ECLI:NL:RBHAA:2010:BO4546
Rechtbank Haarlem
- Eerste aanleg - meervoudig
- A.J. van der Meer
- Th.S. Röell
- A.C. Terwiel
- Rechtspraak.nl
Wraking van rechters in een strafzaak wegens vermeende vooringenomenheid
In deze zaak heeft verzoeker, gedetineerd in PI Midden Holland, een wrakingsverzoek ingediend tegen de rechters die betrokken zijn bij zijn strafzaak. Verzoeker stelt dat de rechtbank door zijn verzoeken tot het horen van getuigen af te wijzen, de schijn van vooringenomenheid heeft gewekt. Dit verzoek volgde op een eerdere beslissing van de rechtbank van 29 juli 2010, waarin de rechtbank opdrachten gaf aan de officier van justitie voor nader onderzoek. Verzoeker meent dat de afwijzing van zijn verzoeken zo onbegrijpelijk is dat deze alleen verklaard kan worden door vooringenomenheid van de rechters.

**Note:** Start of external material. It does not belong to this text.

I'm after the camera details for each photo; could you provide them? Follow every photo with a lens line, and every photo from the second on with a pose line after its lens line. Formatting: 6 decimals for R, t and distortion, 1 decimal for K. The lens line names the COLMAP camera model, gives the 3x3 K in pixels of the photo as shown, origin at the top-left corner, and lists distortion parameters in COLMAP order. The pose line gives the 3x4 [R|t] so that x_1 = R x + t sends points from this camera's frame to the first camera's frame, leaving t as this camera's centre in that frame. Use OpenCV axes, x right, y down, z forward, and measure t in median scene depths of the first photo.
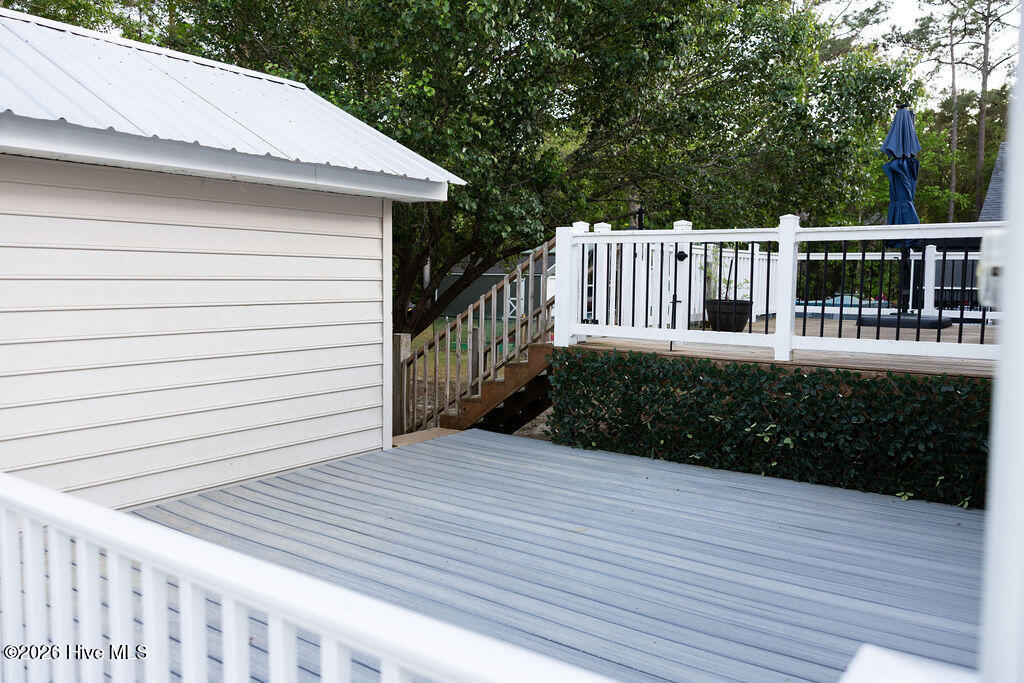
lens RADIAL K [[799.1, 0, 512.0], [0, 799.1, 341.5], [0, 0, 1]] dist [0.008781, -0.000634]
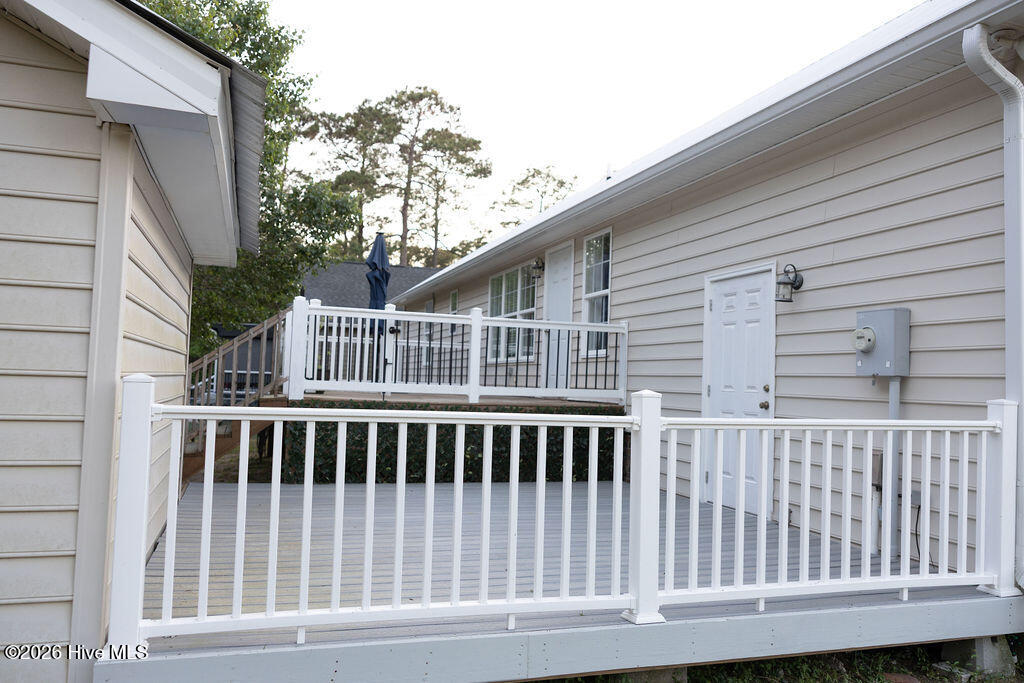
lens RADIAL K [[799.1, 0, 512.0], [0, 799.1, 341.5], [0, 0, 1]] dist [0.008781, -0.000634]
pose [[0.569552, 0.054989, 0.820114, -0.769547], [0.036922, 0.995041, -0.092359, 0.044540], [-0.821126, 0.082883, 0.564697, 0.070918]]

De rechters hebben in hun verweer aangegeven dat de wraking ten onrechte is voorgesteld. Zij hebben verwezen naar het proces-verbaal van de terechtzitting en hebben hun beslissing mondeling toegelicht. De officier van justitie heeft eveneens gesteld dat de rechtbank het juiste criterium heeft gehanteerd bij de beoordeling van de verzoeken van de verdediging. De afwijzing van de verzoeken leidt volgens hem niet tot de schijn van partijdigheid.
De wrakingskamer heeft de feiten en omstandigheden van het verzoek beoordeeld. Het uitgangspunt is dat rechters uit hoofde van hun aanstelling worden vermoed onpartijdig te zijn, tenzij er uitzonderlijke omstandigheden zijn die dit vermoeden ondermijnen. De wrakingskamer concludeert dat de afwijzing van de verzoeken niet zodanig onbegrijpelijk is dat dit kan wijzen op vooringenomenheid. De rechtbank wijst het verzoek tot wraking af en beveelt aan dat het proces in de hoofdzaak wordt voortgezet. De beslissing is openbaar uitgesproken op 2 november 2010.